Tuesday, November 4, 2008

an examined life: on asking questions

Lately, I have been wondering whether or not I am good question asker. I am afraid of being someone who lives life with their head stuck in the sand, hoping problems will pass by without my knowing. There are many days when I feel numb to the hard questions that life poses or at least would pose if I would allow it to. It is, to me, troubling to be naive or unthoughtful. I don't want to follow Jesus unthinkingly (I'm not sure that is a word, but you get the point).

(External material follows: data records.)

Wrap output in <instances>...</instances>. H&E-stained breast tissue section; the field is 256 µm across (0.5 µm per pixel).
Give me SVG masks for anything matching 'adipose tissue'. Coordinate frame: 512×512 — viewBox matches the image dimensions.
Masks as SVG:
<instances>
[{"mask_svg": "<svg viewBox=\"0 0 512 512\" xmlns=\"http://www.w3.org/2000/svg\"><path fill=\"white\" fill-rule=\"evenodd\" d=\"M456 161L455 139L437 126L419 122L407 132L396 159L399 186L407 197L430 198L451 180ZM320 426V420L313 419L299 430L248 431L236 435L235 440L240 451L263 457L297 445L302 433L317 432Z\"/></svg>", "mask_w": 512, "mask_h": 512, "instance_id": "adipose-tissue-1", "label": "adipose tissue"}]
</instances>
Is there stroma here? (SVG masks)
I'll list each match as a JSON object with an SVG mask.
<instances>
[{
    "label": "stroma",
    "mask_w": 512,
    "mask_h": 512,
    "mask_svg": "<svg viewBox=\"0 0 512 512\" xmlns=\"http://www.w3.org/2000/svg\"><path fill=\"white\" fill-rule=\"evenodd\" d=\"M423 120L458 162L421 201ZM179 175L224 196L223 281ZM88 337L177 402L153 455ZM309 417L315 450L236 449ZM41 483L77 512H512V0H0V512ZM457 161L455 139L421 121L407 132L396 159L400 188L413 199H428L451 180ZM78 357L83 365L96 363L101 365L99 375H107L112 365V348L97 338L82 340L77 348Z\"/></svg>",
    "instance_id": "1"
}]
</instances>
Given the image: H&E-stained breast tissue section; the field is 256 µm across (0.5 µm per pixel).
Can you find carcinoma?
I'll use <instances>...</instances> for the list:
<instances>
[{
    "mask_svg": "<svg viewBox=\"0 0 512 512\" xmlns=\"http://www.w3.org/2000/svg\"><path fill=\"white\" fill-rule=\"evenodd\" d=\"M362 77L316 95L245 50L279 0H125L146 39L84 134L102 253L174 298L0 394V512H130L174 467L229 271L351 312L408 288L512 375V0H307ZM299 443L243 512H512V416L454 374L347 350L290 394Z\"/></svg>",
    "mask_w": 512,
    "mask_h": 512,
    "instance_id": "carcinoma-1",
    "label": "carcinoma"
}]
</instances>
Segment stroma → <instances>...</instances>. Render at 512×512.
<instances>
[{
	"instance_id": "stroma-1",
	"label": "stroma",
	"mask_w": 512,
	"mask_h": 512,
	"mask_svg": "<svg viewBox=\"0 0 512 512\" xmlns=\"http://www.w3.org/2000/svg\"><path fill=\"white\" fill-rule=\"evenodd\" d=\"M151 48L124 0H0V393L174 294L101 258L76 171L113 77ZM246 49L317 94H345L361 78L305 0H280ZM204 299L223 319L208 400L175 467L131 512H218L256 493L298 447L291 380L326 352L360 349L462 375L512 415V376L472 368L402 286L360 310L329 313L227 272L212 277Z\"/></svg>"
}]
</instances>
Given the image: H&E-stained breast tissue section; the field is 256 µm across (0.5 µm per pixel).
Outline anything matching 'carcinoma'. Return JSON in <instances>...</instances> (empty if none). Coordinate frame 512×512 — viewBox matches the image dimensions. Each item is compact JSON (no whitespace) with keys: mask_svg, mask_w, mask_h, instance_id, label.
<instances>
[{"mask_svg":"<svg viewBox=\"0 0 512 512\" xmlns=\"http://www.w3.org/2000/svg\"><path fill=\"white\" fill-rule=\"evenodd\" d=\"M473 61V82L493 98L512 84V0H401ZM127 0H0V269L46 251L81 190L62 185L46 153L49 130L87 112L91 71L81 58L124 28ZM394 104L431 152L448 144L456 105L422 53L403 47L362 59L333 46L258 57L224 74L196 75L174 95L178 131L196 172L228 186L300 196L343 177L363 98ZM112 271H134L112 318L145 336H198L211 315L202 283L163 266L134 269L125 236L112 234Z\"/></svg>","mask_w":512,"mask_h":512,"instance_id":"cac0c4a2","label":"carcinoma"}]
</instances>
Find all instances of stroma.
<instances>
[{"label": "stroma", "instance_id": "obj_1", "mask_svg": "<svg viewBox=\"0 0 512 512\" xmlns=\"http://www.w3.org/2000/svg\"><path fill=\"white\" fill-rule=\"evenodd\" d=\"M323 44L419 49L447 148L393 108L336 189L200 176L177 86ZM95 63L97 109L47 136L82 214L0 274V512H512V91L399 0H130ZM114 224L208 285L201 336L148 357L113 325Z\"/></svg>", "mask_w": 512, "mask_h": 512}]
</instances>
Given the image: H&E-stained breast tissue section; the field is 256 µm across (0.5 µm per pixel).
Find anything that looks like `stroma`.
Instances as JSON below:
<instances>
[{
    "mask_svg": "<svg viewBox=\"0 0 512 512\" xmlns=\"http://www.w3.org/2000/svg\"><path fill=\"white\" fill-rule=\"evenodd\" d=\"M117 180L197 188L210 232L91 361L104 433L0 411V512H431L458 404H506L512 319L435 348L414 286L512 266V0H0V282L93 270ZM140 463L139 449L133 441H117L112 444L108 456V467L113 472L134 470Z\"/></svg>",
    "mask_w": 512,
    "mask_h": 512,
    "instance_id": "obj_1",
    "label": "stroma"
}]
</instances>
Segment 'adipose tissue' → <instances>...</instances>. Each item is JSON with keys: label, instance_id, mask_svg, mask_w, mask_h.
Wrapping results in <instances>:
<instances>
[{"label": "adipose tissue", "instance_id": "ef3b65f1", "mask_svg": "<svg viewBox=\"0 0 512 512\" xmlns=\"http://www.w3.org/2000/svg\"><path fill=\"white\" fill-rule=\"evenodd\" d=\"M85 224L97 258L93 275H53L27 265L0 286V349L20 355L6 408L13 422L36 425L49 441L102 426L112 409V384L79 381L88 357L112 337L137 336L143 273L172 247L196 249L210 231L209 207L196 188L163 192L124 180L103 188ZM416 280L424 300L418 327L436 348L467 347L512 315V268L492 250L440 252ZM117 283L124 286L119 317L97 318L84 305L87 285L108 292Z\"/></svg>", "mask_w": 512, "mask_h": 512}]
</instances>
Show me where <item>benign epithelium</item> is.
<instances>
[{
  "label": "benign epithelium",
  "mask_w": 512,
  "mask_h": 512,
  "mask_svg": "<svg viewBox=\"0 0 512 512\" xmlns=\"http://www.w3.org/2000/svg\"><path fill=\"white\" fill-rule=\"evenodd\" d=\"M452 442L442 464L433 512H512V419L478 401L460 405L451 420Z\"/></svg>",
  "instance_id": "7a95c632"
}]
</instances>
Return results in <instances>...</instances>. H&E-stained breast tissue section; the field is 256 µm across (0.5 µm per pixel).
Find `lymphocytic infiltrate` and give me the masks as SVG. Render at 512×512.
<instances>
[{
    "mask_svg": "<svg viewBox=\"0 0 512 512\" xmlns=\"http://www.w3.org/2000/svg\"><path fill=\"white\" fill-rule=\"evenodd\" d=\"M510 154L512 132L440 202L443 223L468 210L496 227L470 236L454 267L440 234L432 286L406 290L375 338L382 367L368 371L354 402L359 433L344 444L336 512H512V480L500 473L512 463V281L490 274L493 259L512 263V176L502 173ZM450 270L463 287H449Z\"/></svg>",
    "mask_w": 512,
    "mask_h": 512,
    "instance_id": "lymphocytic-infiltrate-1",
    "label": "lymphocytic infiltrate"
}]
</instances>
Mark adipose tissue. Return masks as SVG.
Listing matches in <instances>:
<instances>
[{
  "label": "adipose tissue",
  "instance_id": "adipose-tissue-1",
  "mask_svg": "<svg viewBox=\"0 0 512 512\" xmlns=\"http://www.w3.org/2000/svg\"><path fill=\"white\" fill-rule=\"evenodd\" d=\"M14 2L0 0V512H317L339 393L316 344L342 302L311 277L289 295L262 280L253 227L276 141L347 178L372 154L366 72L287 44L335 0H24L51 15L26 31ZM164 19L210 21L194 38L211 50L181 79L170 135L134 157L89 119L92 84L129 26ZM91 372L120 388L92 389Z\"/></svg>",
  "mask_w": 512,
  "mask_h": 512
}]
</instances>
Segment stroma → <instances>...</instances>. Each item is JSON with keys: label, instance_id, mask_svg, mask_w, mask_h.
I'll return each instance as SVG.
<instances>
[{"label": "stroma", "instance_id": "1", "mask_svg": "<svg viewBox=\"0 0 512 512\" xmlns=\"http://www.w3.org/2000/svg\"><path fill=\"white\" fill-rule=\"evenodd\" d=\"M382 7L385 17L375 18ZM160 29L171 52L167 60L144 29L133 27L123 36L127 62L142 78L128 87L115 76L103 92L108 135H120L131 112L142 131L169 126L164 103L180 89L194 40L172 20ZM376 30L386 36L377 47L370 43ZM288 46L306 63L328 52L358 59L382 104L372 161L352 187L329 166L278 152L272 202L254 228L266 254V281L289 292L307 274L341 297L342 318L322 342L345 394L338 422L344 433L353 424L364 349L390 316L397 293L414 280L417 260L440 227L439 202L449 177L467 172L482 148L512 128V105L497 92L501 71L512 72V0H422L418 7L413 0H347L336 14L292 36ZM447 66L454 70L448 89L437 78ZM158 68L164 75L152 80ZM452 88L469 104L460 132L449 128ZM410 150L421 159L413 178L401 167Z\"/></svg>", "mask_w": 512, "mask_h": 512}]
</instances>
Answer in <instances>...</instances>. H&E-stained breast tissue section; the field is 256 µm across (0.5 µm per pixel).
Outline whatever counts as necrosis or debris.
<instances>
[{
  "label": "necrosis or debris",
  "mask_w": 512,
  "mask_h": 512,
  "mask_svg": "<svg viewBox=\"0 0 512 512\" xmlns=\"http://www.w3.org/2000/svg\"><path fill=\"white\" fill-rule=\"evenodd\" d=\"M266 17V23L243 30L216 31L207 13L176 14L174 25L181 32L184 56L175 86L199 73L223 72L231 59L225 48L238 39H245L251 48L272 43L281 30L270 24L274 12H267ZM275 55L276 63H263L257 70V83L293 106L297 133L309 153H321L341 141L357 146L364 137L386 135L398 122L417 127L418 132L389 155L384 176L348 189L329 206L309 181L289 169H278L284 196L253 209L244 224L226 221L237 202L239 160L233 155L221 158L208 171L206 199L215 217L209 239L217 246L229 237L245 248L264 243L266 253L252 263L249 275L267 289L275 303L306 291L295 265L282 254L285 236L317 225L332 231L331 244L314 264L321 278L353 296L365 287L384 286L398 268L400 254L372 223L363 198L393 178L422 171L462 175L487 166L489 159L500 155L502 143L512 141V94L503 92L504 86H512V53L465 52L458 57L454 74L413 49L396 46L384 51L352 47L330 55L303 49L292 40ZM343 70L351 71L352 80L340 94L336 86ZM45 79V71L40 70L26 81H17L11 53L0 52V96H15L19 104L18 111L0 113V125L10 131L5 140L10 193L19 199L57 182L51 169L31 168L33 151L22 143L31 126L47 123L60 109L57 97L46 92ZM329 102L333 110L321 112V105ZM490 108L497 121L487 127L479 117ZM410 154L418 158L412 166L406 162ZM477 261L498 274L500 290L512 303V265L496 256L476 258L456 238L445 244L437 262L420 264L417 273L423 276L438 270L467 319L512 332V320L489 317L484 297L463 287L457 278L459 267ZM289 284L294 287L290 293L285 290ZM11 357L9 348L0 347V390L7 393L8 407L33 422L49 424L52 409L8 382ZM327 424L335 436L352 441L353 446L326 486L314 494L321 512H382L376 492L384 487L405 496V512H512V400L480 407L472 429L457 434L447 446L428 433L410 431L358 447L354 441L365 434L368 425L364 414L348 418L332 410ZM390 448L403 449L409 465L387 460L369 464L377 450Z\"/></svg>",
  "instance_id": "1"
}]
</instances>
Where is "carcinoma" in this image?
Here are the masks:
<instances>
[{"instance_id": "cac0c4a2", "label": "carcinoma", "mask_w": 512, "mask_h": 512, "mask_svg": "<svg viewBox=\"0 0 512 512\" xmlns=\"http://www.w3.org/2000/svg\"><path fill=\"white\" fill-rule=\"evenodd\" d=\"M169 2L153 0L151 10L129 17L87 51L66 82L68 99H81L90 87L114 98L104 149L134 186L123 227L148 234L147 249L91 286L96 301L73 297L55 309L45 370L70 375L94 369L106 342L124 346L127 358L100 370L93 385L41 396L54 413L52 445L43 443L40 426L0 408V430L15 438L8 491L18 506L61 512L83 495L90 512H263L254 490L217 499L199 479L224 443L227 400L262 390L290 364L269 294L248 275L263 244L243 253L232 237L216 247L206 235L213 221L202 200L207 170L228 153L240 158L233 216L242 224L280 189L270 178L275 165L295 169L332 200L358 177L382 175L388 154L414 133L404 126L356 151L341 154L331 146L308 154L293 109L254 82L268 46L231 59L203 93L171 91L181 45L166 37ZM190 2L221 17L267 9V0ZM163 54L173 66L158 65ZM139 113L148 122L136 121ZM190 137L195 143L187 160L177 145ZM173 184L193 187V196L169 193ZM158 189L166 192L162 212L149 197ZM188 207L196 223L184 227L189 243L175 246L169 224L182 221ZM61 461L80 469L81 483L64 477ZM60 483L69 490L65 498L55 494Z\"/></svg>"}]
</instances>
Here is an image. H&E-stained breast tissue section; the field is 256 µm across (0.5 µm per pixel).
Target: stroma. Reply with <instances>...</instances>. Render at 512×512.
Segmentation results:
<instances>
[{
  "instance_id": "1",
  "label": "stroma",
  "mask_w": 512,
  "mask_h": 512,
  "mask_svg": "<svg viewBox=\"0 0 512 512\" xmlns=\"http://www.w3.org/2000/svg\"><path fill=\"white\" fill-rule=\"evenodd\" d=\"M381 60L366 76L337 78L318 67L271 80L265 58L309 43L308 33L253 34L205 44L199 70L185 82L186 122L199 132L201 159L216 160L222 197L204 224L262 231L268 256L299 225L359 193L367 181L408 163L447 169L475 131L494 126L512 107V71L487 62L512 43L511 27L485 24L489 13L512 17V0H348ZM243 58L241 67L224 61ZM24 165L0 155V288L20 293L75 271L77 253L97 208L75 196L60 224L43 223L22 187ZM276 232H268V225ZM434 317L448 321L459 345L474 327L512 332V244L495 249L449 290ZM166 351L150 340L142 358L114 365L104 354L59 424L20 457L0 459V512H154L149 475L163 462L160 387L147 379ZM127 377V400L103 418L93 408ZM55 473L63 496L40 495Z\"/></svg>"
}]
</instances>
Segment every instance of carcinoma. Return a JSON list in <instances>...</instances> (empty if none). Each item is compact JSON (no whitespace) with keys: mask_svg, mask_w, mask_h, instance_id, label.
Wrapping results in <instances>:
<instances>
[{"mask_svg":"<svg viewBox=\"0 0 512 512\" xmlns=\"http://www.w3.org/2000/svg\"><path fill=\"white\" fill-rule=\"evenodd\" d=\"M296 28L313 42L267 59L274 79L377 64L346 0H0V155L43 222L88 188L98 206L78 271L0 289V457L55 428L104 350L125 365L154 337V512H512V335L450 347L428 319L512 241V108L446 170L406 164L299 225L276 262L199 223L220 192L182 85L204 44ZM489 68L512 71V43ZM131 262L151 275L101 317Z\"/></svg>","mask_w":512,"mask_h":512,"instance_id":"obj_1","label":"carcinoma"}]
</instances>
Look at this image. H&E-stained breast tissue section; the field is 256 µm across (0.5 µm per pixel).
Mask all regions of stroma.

The reason is that an unexamined life seems to me to be an indefensible life. How can I answer questions posed to me by others if I have not thought about them on my own? How can I give reasons for anything; my values, convictions, opinions, my hopes, dreams etc. unless I have taken time to really consider them myself? If I am challenged on a particular piece of my worldview, how am I to respond unless I have taken time to examine my life, or made an effort to be a thoughtful follower of Jesus?

In my opinion, the answer is, I can't. Unexamined lives rely on pithy statements or cliches to get them through life's questions. Even if the statements and cliches are in some sense true, the truth of it is probably lost in my casual casting of it.

The challenge for me is the fear of what I will find. If I really start to grapple with life's hard questions, or the difficulties and obstacles to faith; what will I find? For me, the temptation to live a numb, unexamined life is fueled by a combination of a desire to be comfortable (that is probably code for lazy, I'll get back to you on that) and this fear or apprehension of what I will find if I explore these questions deeply. I have seen far too many people abandon principle at the hand of intellectual exploration, and so part of me is probably afraid of where I will find myself if I start to ask good questions.

I don't, however, think this releases me from this challenge of examining my life (by that I, of course, mean everything about my life). If I really trust that God is the God of the universe then he is probably unfazed by my feeble attempts at understanding. I am probably not going to stump him. If he promises to walk with us through the valley of the shadow of death, then he will probably walk with me through the valley of my curiosity too.

I have also learned that I have to have a healthy distrust of myself in this process as well. What I mean is, my logic has often proved illogical and my feelings have often betrayed reality. So, in that, it is entirely possible that answers to my curiosities lie outside the bounds of my oft stunted logic and regularly manic emotions. At the same time, those are the best discerning tools I have on my own. I guess faith is, in some way, the intersection of where my reasoning faculties end and the Spirit's voice begins. Perhaps that is what it looks like to lean on something other than my own understanding alone.

I think God would honor and welcome the earnest pursuit of knowing Him like that, I just hope I have the courage to ask about it sometime...

1 comment:

Andrew Gates said...

Yet sometimes, even when we ask good questions, we still don't get clear answers. So I suppose there's a difference between the person who doesn't examine and relies on cliche, and the person who does examine and refuses cliche. Yet neither has the answer. Very thought provoking, post, Gus.